Phase II (the northern portion) of the AHGP would link the Prebuild with U.S. natural gas reserves at Prudhoe Bay in Alaska. Economic conditions since 1982 have led to several delays in the completion of the AHGP and fluctuating activity levels for the Agency. Prior to commencing construction of this section of the pipeline, Foothills/TransCanada is required to obtain a comprehensive series of specific approvals from the Agency as set out under the Act. These approvals relate to socio-economic and environmental requirements, routing, technical and engineering design and other matters, such as the demonstration of project financing.
The Agency is also responsible for the administration of the Canada - Foothills easement agreement, which was entered into on November 24, 1983. Pursuant to the decision under the Act, a grant of easement was issued by Order in Council on November 28, 1983. The easement follows the Alaska Highway from the Yukon-Alaska border near Beaver Creek, Yukon, to the Yukon-British Columbia border near Watson Lake, Yukon. The easement agreement allows Foothills/TransCanada to conduct investigative work on easement lands; however, the company requires the approval of the minister responsible for the Agency before it can begin pipeline construction. Unless the term is once again amended, the agreement will expire on September 20, 2022. In addition to the easement, the Agency holds approximately 220 reserves of land along the pipeline route that could be used to support the construction and operation of the pipeline system.
To align with the reduction in the AHGP project activities for the foreseeable future, the Agency has scaled down its operations to a minimal level to fulfill Canada’s ongoing obligations as set out in the Act. During this time of reduced activities, the Agency will also respond to any incoming inquiries from other government agencies, Indigenous groups and the public. The future of the northern portion of the AHGP continues to rest with its proponents and the commercial marketplace.
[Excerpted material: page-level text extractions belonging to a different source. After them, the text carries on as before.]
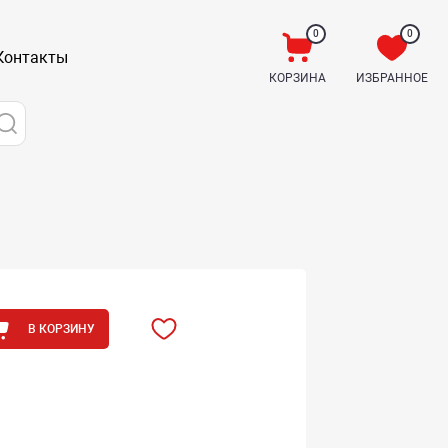
0
0
Контакты
КОРЗИНА
ИЗБРАННОЕ
В КОРЗИНУ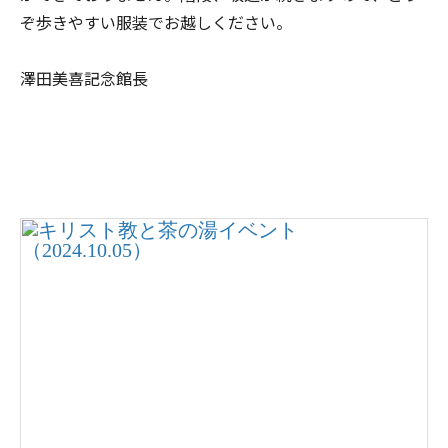
ぞ歩きやすい服装でお越しください。
澤田美喜記念館長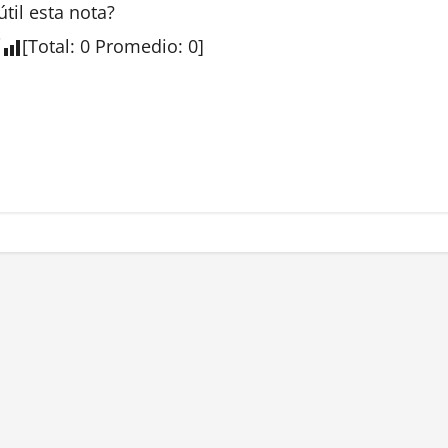
útil esta
nota
?
[
Total
:
0
Promedio
:
0
]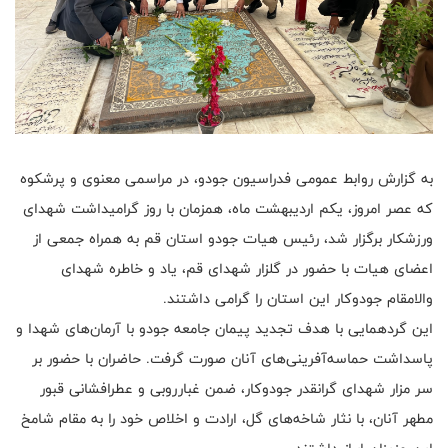
به گزارش روابط عمومی فدراسیون جودو، در مراسمی معنوی و پرشکوه
که عصر امروز، یکم اردیبهشت ماه، همزمان با روز گرامیداشت شهدای
ورزشکار برگزار شد، رئیس هیات جودو استان قم به همراه جمعی از
اعضای هیات با حضور در گلزار شهدای قم، یاد و خاطره شهدای
والامقام جودوکار این استان را گرامی داشتند.
این گردهمایی با هدف تجدید پیمان جامعه جودو با آرمان‌های شهدا و
پاسداشت حماسه‌آفرینی‌های آنان صورت گرفت. حاضران با حضور بر
سر مزار شهدای گرانقدر جودوکار، ضمن غبارروبی و عطرافشانی قبور
مطهر آنان، با نثار شاخه‌های گل، ارادت و اخلاص خود را به مقام شامخ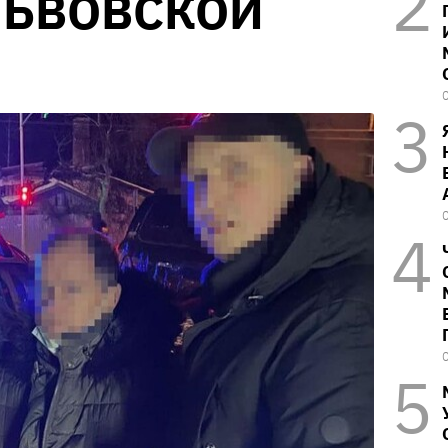
ЛЬВОВСКОЙ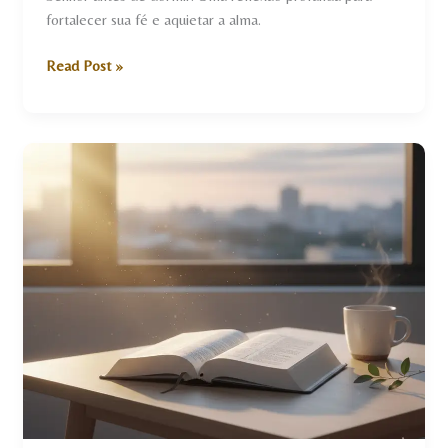
e
fortalecer sua fé e aquietar a alma.
Descanso
na
Read Post »
Presença
de
Deus
Devocional
da
Manhã:
Entregando
o
Dia
ao
Senhor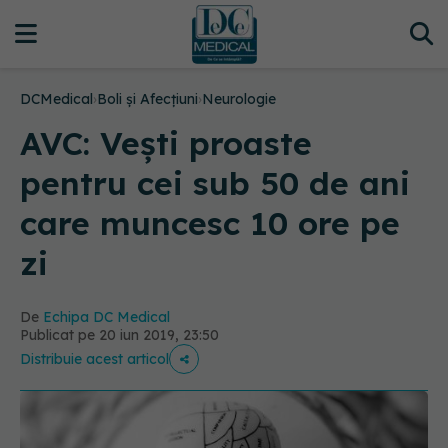
DCMedical
›
Boli și Afecțiuni
›
Neurologie
AVC: Vești proaste
pentru cei sub 50 de ani
care muncesc 10 ore pe
zi
De
Echipa DC Medical
Publicat pe 20 iun 2019, 23:50
Distribuie acest articol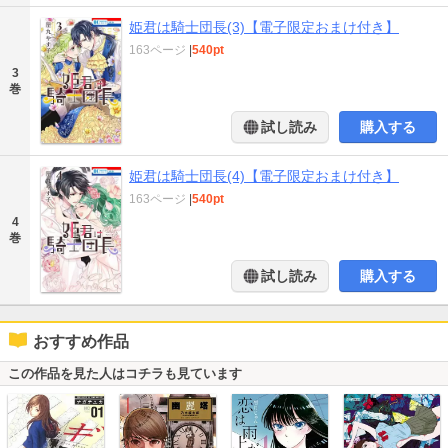
姫君は騎士団長(3)【電子限定おまけ付き】
163ページ
|
540pt
3
巻
試し読み
購入する
姫君は騎士団長(4)【電子限定おまけ付き】
163ページ
|
540pt
4
巻
試し読み
購入する
おすすめ作品
この作品を見た人はコチラも見ています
In May 2012, Foothills/TransCanada notified the Agency that no regulatory filings were planned on the AHGP for now and of their intentions to maintain the AHGP project assets in Canada. Foothills/TransCanada informed the Agency in February 2013 that no further work is planned on the AHGP and that it will await further commercial interest before recommencing its efforts.
The challenge before the Agency is to preserve the progress and outcomes achieved in recent years to deliver an efficient and effective regulatory review framework of updated environmental, socio-economic and technical information which takes into account changes since the Act came into force and the pipeline was certificated in the late 1970s. Failure to be positioned for timely preparations, should the project be resumed, could jeopardize the Government of Canada’s performance of its responsibilities under the Act.
The Agency will continue to maintain a minimum level of resources to fulfil ongoing responsibilities until such time as Foothills/TransCanada resumes the project, or that Agency actions or federal decisions are needed.